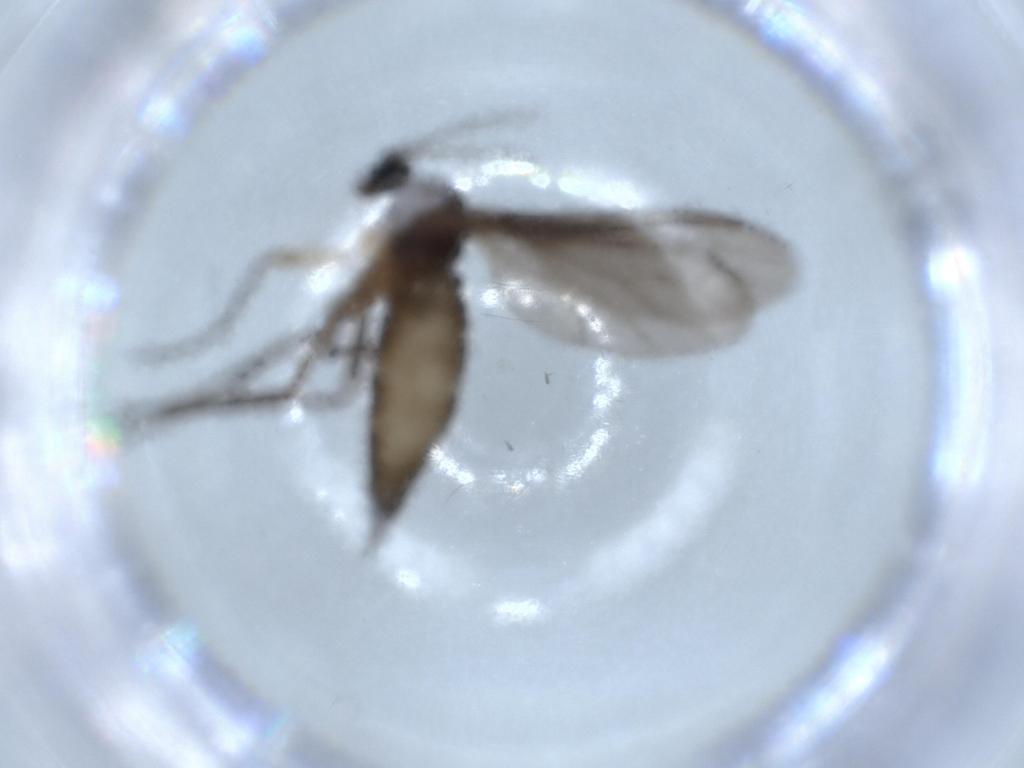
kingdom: Animalia
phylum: Arthropoda
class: Insecta
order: Diptera
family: Sciaridae
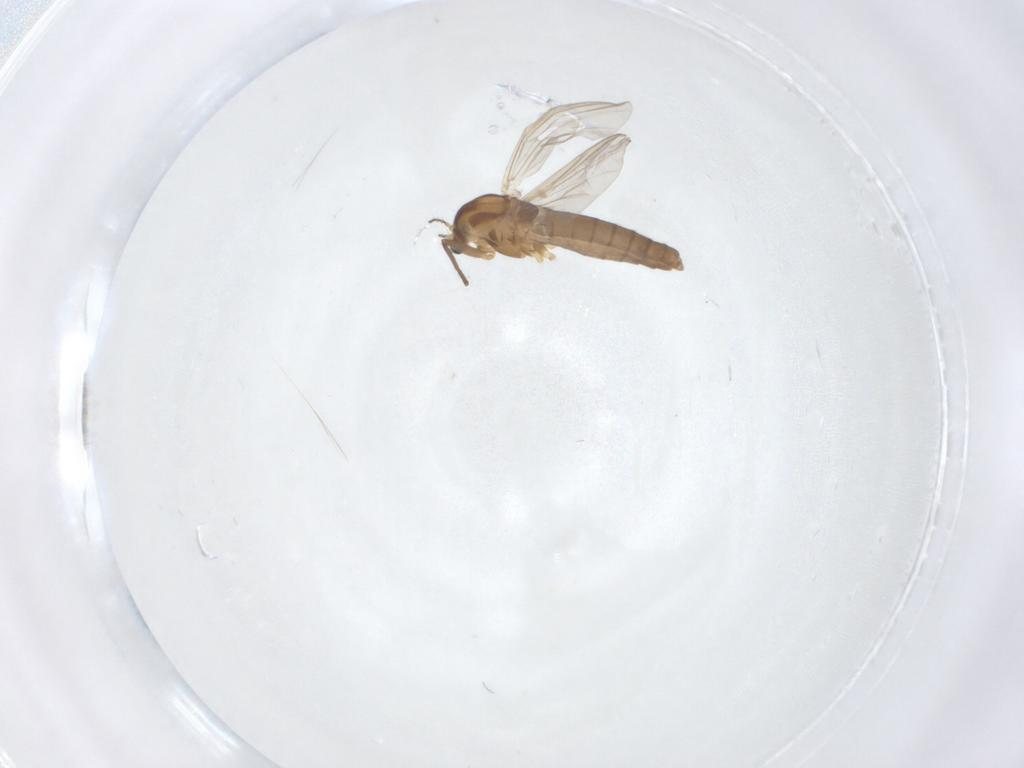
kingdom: Animalia
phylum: Arthropoda
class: Insecta
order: Diptera
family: Chironomidae
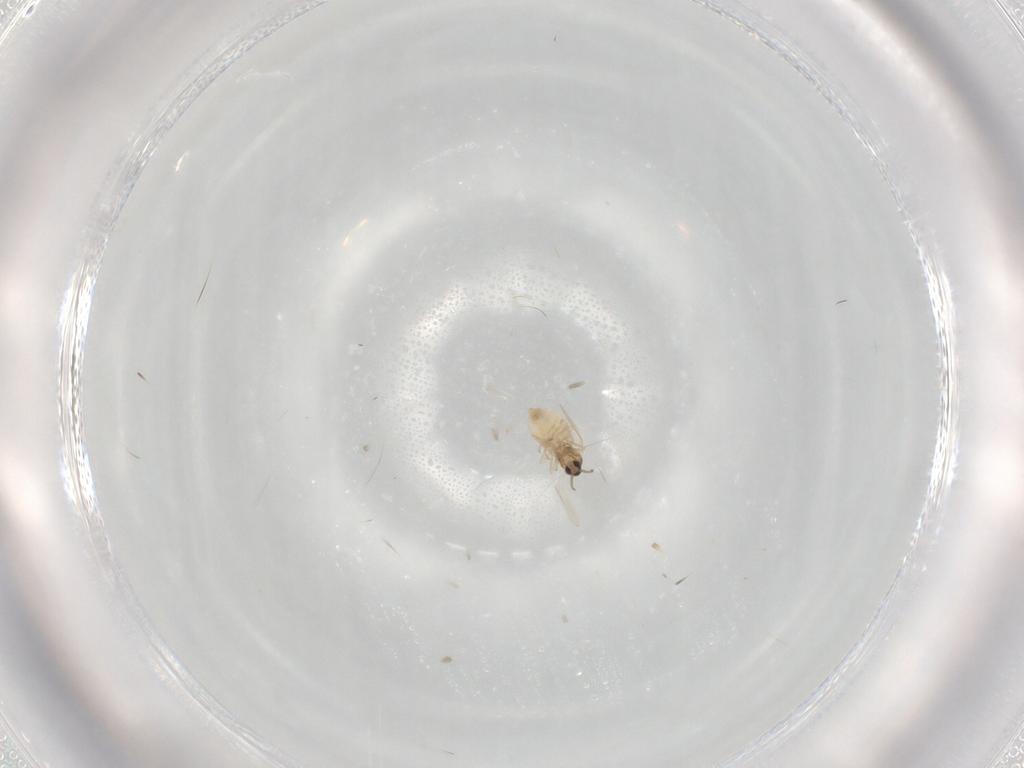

********************

Short task ▸ Give every line of the records above as a numbered list, skipping blank lines and leaving out the pictures.

Solution to this exercise ▸
1. kingdom: Animalia
2. phylum: Arthropoda
3. class: Insecta
4. order: Diptera
5. family: Sciaridae
6. kingdom: Animalia
7. phylum: Arthropoda
8. class: Insecta
9. order: Diptera
10. family: Chironomidae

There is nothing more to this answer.